For Amit Ashman, music is more than entertainment — it’s a form of communication.

Israel native Ashman alternates playing drums and acoustic guitar in the Bay Area band the Peatot, along with fellow transplants from the Holy Land. The band covers popular Israeli music, rock and pop from the 1970s onward. But Ashman says it isn’t just about getting people dancing, it’s also about spreading the word of Israel.

“We see the Peatot as a way to create something new in the community and to promote Israeli music within the Israeli and Jewish community in the Bay Area,” Ashman explains. “We don’t just go onstage and play our instruments, we’re on a mission to deliver an experience of Israeli music — it’s about how we communicate with each other onstage and with our audience.”

Ashman and the rest of his six-piece act will put that mission to the test at the To Life! festival. The Peatot (which means “pitas” in Hebrew) will perform classic Israeli songs such as “Holech Batel” by Tamuz, “Ha’Perach Be’gani” by Zohar Argov and “Yo-Ya” by Kaveret.

They’ll perform at 2 p.m. on the Jessica Saal Memorial Main Stage.

As the Peatot is a relatively new act — it was formed in the beginning of 2008 — this will be the group’s first performance at the festival.

That’s not to say these aren’t seasoned musicians. Ashman has been playing music steadily since he was in elementary school, first tinkering with the keyboards before moving on to the accordion and eventually picking up guitar in high school. And though the band has been together officially for a relatively short time, Ashman has been playing music with other members of the Peatot, notably keyboardist Guy Livneh and bassist Shay Shmeltzer, for the past three years.

Ashman says the group — rounded out by leader guitarist and flutist Ofir Zwebner and vocalists Tal Goldstein and Yoram Zarfaty — all come from Israel, have day jobs with high-tech companies and live in the South Bay, mostly Palo Alto and Cupertino. He says they met through mutual friends and have wanted to form a group for quite some time.
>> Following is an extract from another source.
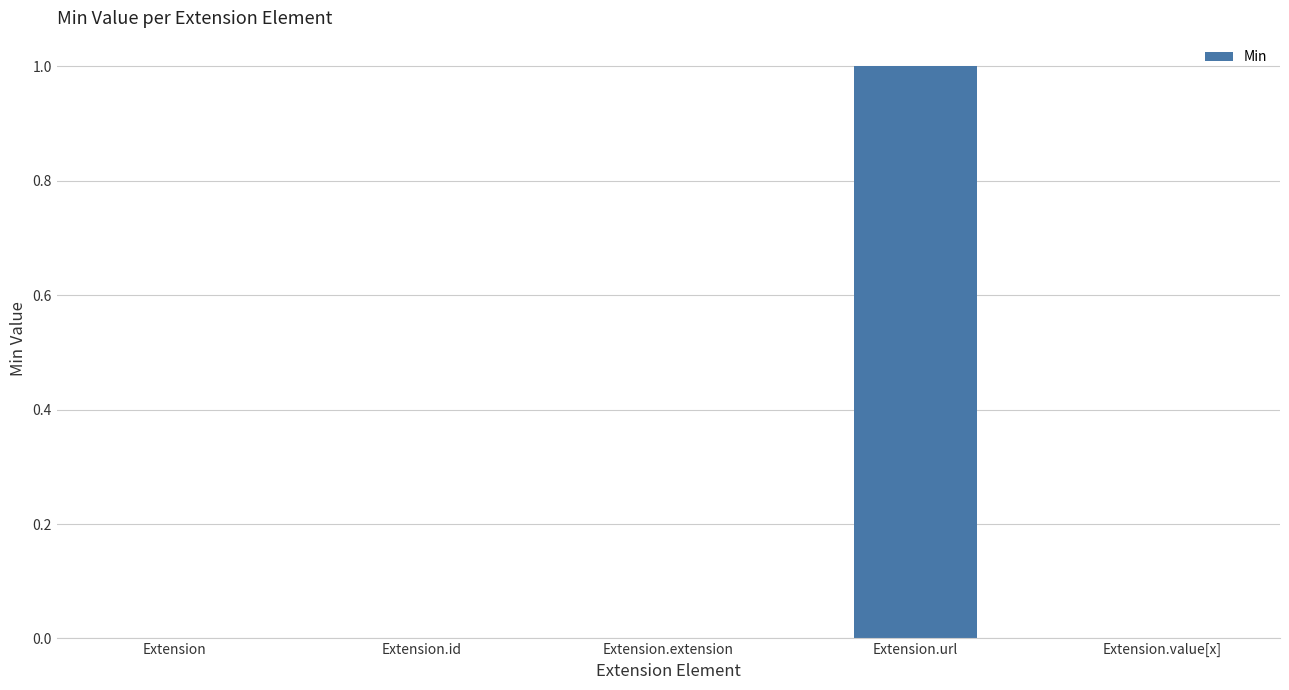

Which label corresponds to the largest value in the chart?

Extension.url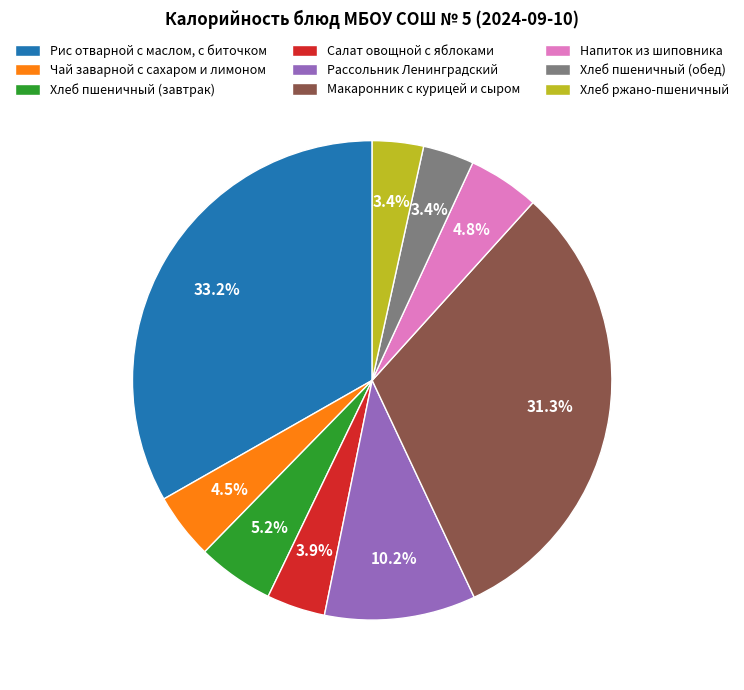

To the nearest percent, what is the average slice percentage?

11%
Finally, the timing was right.

Since its recent conception, the band has already performed at a number of large events, including a spot before well-known Israeli musician Miki Gavrielov at a festival in Redwood City last spring, in celebration of Israel’s 60th birthday.

Though the Peatot currently plays all cover songs, the group is working on a new program of music that should be ready to debut in November, Ashman says. They’re trying to keep the details secret, but Ashman does say it will be completely original material drawing from classic Israeli music.

Like the Peatot, the Bay Area group Ya-Rock also performs classic Israeli music and will be on the main stage at 4:25 p.m.

Ya-Rock was formed in 2007 by Israeli immigrants Amir Tsuri and Alon Bender (who has since left the band). They called their new act Ya-Rock as a play on words — the word means “green” in Hebrew and also is meant to be a combination of the Hebrew words for “oh!” and “rock music. “

Ya-Rock’s lineup has changed over the past year, but has settled on drummer Tsuri, lead singers Elad Hemar and Sivan Shoval, lead guitarist Ofer Koren, bassist Eyal Hertzog and keyboardist Alon Amit. All of the musicians have played in previous bands, including some in Israel. Amit had his own home recording studio there, and participated in albums by musician Eitan Vardi.

While Ya-Rock covers Israeli music and does not currently write its own songs, Amit says there is still a lot of creativity that goes into the act.

“There is a creative process in selecting the songs and arranging them to create a performance that is precise, tight and in many ways, our own rendering of a known song,” he says. “We refine our performance of each song over the course of several weeks, up to two months in some cases, and there are lots of friendly arguments over artistic decisions.”

Though band members are not religious, Amit explains that Judaism has had an effect on their music, if only by way of geography.

“The Israeli experience and culture has the most prominent impact on our music,” he says. “Jewish elements are indirectly present via their influence on Israeli music and lyrics.”